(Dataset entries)

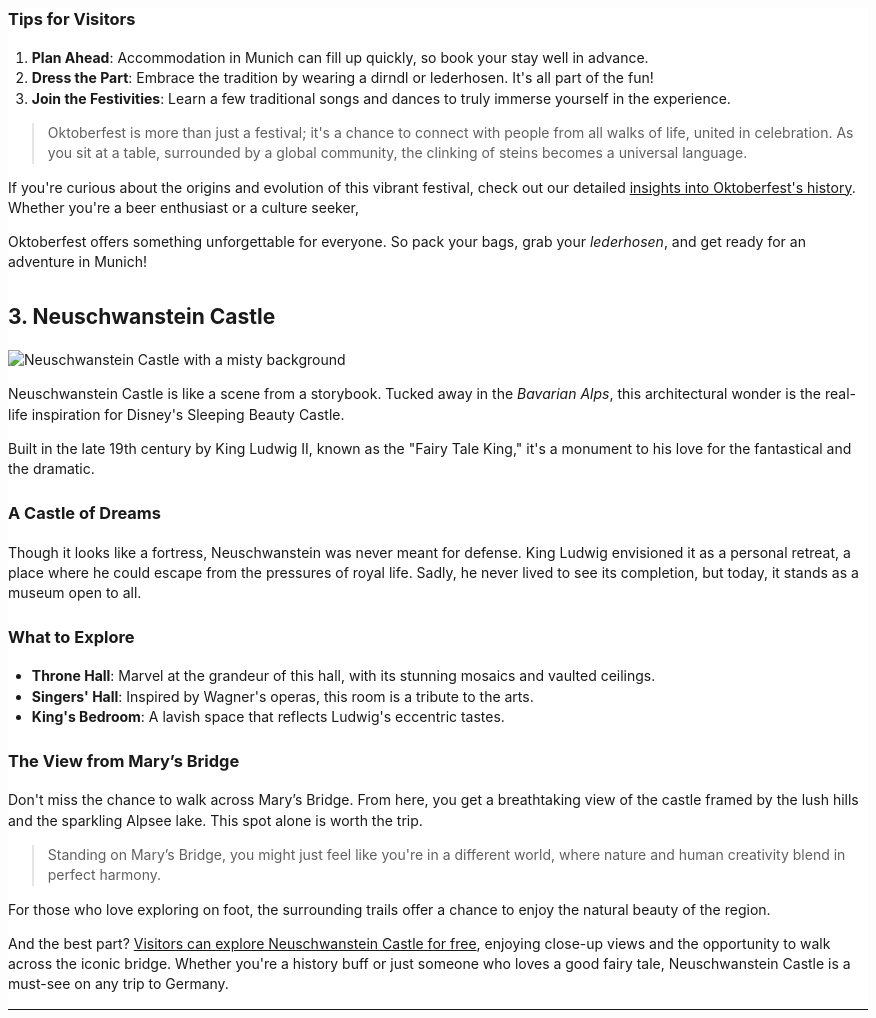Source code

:### Tips for Visitors

1.  **Plan Ahead**: Accommodation in Munich can fill up quickly, so book your stay well in advance.
2.  **Dress the Part**: Embrace the tradition by wearing a dirndl or lederhosen. It's all part of the fun!
3.  **Join the Festivities**: Learn a few traditional songs and dances to truly immerse yourself in the experience.

> Oktoberfest is more than just a festival; it's a chance to connect with people from all walks of life, united in celebration. As you sit at a table, surrounded by a global community, the clinking of steins becomes a universal language.

If you're curious about the origins and evolution of this vibrant festival, check out our detailed [insights into Oktoberfest's history](https://frayedpassport.com/introduction-to-oktoberfest-history-what-to-expect-at-oktoberfest-munich-2023/). Whether you're a beer enthusiast or a culture seeker, 

Oktoberfest offers something unforgettable for everyone. So pack your bags, grab your _lederhosen_, and get ready for an adventure in Munich!

## 3\. Neuschwanstein Castle

![Neuschwanstein Castle with a misty background](/imgs/germany/neuschwanstein-2602208_640.webp)

Neuschwanstein Castle is like a scene from a storybook. Tucked away in the _Bavarian Alps_, this architectural wonder is the real-life inspiration for Disney's Sleeping Beauty Castle. 

Built in the late 19th century by King Ludwig II, known as the "Fairy Tale King," it's a monument to his love for the fantastical and the dramatic.

### A Castle of Dreams

Though it looks like a fortress, Neuschwanstein was never meant for defense. King Ludwig envisioned it as a personal retreat, a place where he could escape from the pressures of royal life. Sadly, he never lived to see its completion, but today, it stands as a museum open to all.

### What to Explore

*   **Throne Hall**: Marvel at the grandeur of this hall, with its stunning mosaics and vaulted ceilings.
*   **Singers' Hall**: Inspired by Wagner's operas, this room is a tribute to the arts.
*   **King's Bedroom**: A lavish space that reflects Ludwig's eccentric tastes.

### The View from Mary’s Bridge

Don't miss the chance to walk across Mary’s Bridge. From here, you get a breathtaking view of the castle framed by the lush hills and the sparkling Alpsee lake. This spot alone is worth the trip.

> Standing on Mary’s Bridge, you might just feel like you're in a different world, where nature and human creativity blend in perfect harmony.

For those who love exploring on foot, the surrounding trails offer a chance to enjoy the natural beauty of the region. 

And the best part? [Visitors can explore Neuschwanstein Castle for free](https://www.mywanderlustylife.com/tips-to-visit-neuschwanstein-castle/), enjoying close-up views and the opportunity to walk across the iconic bridge. Whether you're a history buff or just someone who loves a good fairy tale, Neuschwanstein Castle is a must-see on any trip to Germany.

---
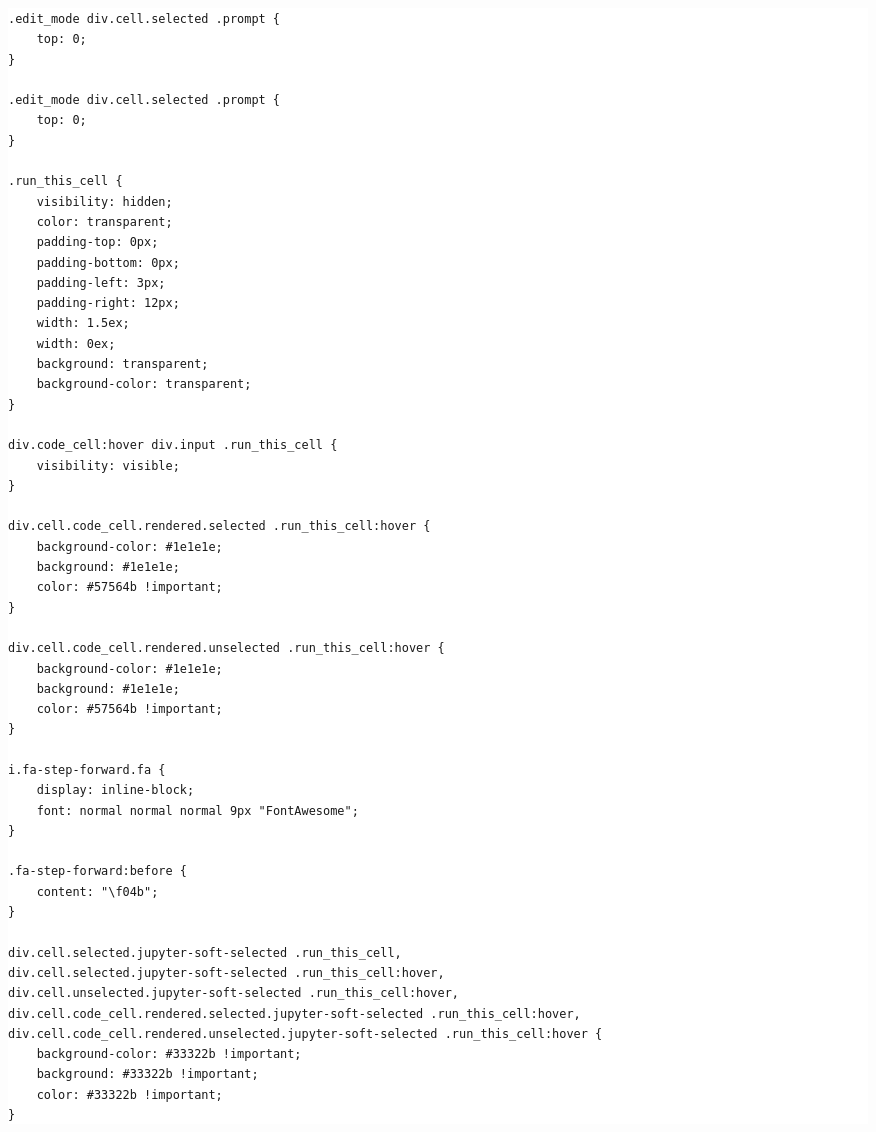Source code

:     .edit_mode div.cell.selected .prompt {
        top: 0;
    }

    .edit_mode div.cell.selected .prompt {
        top: 0;
    }

    .run_this_cell {
        visibility: hidden;
        color: transparent;
        padding-top: 0px;
        padding-bottom: 0px;
        padding-left: 3px;
        padding-right: 12px;
        width: 1.5ex;
        width: 0ex;
        background: transparent;
        background-color: transparent;
    }

    div.code_cell:hover div.input .run_this_cell {
        visibility: visible;
    }

    div.cell.code_cell.rendered.selected .run_this_cell:hover {
        background-color: #1e1e1e;
        background: #1e1e1e;
        color: #57564b !important;
    }

    div.cell.code_cell.rendered.unselected .run_this_cell:hover {
        background-color: #1e1e1e;
        background: #1e1e1e;
        color: #57564b !important;
    }

    i.fa-step-forward.fa {
        display: inline-block;
        font: normal normal normal 9px "FontAwesome";
    }

    .fa-step-forward:before {
        content: "\f04b";
    }

    div.cell.selected.jupyter-soft-selected .run_this_cell,
    div.cell.selected.jupyter-soft-selected .run_this_cell:hover,
    div.cell.unselected.jupyter-soft-selected .run_this_cell:hover,
    div.cell.code_cell.rendered.selected.jupyter-soft-selected .run_this_cell:hover,
    div.cell.code_cell.rendered.unselected.jupyter-soft-selected .run_this_cell:hover {
        background-color: #33322b !important;
        background: #33322b !important;
        color: #33322b !important;
    }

### Your task
When a line of the records holds the word "part", copy that line.

### Solved problem
2.  **Dress the Part**: Embrace the tradition by wearing a dirndl or lederhosen. It's all part of the fun!
And the best part? [Visitors can explore Neuschwanstein Castle for free](https://www.mywanderlustylife.com/tips-to-visit-neuschwanstein-castle/), enjoying close-up views and the opportunity to walk across the iconic bridge. Whether you're a history buff or just someone who loves a good fairy tale, Neuschwanstein Castle is a must-see on any trip to Germany.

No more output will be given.